By contrast, the warm radiance of the oven and the racks and racks of cooling cookies spoke of a transcendence, a permanence that suffering humans had only to avail themselves of. The Healer baked the best cookies in Santa Fe, possibly in all of New Mexico. Besides the sugar cookies with apricots, she produced gingersnaps, coconut balls, peanut butter squares with fresh mint, and of course chile-chocolate chip cookies. Each kind of cookie was good for a specific constellation of maladies, although the chile-chocolate was very close to panacea. The Healer’s oven was lit eighteen hours a day, and she was considering putting another oven in the garage.

But healing required more than bakery arts, as prodigious as Janice’s were. The personal touch was everything. She made house calls, interviewed the afflicted, gave the domicile a fear-scan, diagnosed the condition and then, and only then, prescribed the appropriate cookie or combination of cookies.

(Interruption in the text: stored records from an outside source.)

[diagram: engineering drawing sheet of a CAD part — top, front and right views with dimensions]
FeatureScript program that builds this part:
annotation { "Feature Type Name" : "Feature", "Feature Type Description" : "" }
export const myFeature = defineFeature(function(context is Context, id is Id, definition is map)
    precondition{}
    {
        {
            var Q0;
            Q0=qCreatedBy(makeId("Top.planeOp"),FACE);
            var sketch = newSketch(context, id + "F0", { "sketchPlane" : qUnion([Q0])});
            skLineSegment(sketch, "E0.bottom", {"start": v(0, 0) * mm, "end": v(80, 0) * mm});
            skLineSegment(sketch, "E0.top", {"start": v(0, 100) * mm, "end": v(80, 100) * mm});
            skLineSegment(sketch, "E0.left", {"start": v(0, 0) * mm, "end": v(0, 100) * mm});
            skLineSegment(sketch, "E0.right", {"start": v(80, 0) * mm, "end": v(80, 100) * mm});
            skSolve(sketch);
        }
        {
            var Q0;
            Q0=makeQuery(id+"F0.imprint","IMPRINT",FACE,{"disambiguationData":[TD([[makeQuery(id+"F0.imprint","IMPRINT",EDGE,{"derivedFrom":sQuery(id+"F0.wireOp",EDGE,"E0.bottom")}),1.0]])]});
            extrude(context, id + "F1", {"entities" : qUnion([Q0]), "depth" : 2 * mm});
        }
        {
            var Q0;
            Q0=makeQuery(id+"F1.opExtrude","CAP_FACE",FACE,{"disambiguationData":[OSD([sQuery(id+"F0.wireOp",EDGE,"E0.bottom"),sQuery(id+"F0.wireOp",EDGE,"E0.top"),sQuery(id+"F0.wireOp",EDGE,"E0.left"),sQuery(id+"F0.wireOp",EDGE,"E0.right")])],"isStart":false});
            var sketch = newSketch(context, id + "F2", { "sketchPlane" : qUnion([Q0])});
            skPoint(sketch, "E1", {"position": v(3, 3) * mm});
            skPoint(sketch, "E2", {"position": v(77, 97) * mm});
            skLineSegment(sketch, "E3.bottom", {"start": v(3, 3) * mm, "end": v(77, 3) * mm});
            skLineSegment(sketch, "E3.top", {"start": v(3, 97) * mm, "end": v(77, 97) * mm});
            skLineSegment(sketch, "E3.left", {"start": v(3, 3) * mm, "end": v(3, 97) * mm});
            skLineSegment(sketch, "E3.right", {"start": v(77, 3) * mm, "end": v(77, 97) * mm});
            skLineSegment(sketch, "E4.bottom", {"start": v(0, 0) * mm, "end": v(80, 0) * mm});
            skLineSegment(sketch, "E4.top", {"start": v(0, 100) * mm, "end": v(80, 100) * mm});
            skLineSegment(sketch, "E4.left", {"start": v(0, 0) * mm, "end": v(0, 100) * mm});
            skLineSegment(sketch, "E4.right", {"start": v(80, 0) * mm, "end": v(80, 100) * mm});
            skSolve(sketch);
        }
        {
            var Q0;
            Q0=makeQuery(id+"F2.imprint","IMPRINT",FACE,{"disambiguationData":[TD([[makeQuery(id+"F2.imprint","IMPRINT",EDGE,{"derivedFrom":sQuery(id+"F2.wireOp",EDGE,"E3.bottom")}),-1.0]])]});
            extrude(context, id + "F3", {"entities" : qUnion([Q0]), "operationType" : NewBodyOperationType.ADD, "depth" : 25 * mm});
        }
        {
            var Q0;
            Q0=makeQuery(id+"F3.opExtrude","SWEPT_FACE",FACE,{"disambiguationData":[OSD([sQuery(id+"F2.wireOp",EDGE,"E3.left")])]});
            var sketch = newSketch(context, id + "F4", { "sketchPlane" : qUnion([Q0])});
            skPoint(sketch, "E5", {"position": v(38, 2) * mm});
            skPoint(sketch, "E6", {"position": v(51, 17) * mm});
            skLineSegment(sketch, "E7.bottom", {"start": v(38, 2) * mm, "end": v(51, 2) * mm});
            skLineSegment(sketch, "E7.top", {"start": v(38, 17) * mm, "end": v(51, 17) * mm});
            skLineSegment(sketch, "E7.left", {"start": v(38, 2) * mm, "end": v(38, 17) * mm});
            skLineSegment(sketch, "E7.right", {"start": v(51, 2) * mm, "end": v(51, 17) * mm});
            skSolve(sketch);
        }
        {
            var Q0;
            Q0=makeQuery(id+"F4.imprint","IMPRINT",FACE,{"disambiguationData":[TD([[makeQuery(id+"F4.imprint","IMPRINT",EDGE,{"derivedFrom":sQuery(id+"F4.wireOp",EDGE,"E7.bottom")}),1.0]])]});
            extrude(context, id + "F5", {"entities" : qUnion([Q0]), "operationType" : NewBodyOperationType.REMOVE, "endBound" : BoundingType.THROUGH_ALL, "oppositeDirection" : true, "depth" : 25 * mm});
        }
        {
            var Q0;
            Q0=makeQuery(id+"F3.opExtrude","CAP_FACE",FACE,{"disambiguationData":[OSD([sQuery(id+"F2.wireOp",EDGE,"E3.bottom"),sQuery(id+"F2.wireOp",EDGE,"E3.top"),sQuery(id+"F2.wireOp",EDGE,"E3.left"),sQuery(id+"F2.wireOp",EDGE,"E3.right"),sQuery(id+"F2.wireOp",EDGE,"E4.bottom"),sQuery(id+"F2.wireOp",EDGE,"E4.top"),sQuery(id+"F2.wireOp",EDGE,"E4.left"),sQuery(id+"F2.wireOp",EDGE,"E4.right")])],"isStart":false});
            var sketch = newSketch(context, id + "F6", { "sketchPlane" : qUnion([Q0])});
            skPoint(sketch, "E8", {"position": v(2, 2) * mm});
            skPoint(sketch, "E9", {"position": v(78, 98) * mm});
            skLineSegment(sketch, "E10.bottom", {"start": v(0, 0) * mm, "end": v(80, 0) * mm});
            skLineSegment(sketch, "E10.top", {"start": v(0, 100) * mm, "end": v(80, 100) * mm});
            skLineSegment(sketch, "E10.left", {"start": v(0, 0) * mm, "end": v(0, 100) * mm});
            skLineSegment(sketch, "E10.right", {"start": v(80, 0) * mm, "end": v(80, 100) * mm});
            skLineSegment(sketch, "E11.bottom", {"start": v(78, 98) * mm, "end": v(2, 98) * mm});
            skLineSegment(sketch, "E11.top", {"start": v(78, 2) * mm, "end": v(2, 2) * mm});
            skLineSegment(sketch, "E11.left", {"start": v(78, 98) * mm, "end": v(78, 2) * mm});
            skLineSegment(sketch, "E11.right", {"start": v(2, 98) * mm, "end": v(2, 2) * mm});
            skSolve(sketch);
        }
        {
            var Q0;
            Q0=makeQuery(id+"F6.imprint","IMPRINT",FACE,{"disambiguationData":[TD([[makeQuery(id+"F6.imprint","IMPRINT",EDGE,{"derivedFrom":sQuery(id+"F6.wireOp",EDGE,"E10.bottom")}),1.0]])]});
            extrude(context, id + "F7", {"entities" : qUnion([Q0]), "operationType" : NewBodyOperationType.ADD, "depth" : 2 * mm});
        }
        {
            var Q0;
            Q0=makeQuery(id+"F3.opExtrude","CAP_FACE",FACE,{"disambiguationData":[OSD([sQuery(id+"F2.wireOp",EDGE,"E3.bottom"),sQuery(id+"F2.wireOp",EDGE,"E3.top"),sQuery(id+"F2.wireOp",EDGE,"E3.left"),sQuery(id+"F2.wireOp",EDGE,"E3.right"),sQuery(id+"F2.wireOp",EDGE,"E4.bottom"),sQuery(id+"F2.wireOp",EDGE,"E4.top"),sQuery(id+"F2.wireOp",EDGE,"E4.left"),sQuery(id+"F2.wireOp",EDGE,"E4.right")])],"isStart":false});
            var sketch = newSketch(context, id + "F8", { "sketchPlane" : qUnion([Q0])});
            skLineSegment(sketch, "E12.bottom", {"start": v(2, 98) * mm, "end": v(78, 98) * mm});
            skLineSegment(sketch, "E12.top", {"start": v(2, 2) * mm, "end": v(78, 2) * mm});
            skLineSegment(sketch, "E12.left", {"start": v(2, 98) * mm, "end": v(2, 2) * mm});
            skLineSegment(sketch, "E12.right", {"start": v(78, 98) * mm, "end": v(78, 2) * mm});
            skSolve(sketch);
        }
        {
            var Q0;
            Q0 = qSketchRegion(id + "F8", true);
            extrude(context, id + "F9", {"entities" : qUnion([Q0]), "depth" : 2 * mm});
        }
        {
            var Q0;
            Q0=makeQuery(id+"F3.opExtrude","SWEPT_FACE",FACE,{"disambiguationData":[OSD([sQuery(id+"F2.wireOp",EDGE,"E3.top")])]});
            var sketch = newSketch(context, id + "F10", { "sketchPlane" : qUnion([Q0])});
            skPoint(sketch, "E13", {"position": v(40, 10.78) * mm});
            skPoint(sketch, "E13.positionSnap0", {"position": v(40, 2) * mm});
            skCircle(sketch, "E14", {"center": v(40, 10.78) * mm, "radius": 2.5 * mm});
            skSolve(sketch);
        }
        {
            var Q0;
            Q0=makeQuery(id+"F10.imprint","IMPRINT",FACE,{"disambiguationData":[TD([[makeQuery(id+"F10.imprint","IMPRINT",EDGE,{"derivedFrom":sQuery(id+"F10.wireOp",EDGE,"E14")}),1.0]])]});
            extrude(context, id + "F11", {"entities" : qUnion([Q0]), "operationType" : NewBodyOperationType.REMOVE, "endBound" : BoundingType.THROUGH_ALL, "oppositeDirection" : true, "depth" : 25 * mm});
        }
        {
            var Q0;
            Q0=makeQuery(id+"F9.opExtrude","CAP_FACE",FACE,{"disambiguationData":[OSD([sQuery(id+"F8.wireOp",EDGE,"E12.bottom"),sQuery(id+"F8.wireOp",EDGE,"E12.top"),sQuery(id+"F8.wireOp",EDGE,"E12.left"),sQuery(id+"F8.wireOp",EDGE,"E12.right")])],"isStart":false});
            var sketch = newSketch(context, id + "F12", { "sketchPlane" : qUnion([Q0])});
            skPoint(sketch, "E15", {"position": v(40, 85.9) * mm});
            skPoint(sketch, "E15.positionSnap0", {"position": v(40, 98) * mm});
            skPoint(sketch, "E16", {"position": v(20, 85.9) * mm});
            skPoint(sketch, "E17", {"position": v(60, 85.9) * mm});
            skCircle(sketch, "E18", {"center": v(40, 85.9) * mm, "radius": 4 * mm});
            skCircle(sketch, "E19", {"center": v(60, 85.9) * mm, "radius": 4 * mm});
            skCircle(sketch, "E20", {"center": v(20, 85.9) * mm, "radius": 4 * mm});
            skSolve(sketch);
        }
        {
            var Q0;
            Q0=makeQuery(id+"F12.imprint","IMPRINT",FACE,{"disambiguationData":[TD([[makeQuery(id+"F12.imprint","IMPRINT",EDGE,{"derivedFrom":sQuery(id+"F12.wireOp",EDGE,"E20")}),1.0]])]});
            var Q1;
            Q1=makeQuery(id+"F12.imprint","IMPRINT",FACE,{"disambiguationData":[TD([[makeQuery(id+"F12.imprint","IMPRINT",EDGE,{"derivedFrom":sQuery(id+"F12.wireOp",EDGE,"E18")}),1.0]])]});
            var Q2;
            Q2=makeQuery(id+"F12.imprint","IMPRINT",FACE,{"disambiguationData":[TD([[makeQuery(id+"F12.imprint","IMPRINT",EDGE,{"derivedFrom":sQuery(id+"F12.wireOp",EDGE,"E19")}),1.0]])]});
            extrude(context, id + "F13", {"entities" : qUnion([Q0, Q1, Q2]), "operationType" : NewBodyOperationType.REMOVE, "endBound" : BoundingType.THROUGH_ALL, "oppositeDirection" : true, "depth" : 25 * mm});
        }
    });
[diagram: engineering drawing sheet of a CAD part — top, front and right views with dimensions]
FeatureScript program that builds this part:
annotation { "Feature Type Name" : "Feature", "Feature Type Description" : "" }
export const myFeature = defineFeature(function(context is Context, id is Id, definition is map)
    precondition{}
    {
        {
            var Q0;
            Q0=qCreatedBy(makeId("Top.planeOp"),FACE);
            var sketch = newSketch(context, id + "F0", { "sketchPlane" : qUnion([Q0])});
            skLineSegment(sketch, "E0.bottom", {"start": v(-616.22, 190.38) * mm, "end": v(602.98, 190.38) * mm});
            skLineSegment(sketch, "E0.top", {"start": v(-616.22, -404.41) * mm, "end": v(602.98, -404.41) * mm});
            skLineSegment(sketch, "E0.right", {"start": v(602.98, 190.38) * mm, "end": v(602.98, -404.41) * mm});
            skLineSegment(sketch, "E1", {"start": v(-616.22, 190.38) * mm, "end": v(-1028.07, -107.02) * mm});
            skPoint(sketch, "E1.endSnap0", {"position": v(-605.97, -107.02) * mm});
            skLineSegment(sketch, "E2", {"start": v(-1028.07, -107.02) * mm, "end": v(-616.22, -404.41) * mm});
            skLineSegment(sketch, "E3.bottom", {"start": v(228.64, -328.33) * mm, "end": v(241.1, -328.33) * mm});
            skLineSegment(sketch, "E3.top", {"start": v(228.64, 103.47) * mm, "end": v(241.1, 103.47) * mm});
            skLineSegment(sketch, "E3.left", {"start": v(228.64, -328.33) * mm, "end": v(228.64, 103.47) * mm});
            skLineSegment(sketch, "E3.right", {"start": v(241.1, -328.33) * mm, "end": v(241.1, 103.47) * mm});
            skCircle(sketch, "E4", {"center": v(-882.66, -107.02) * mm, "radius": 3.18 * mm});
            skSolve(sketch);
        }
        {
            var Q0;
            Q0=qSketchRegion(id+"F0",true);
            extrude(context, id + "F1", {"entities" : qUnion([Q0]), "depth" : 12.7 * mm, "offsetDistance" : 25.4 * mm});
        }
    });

Then she would follow up by phone or email at least once a week to monitor the client’s condition and deliver fresh cookies as needed. The cookies were free, as they should be; her bill was for the personal attention, the diagnosis, and her attunement to the fear flux.

She began developing her Web site, ctology.com, after she received her first out-of-town order, twelve dozen assorted cookies to be overnighted to the Scapegoat Eatery in Lincoln, Montana. The owner of the Scapegoat, or the Goat as it was known locally, had heard about her cookies from one of his suppliers, a yak herder in northern New Mexico who had undergone CT while in Santa Fe one summer. She hadn’t planned to become a retailer originally, but the extra cash flow could help support expansion of her healing work locally. And she could always visit Lincoln or other locations where her cookies were available, spend a few days, meet new people, and conduct fear scans and offer advice. The Web site would be instrumental in this expansion. She couldn’t wait till the first visitor landed on her home page and got the message: “Please set your browser to accept cookies.”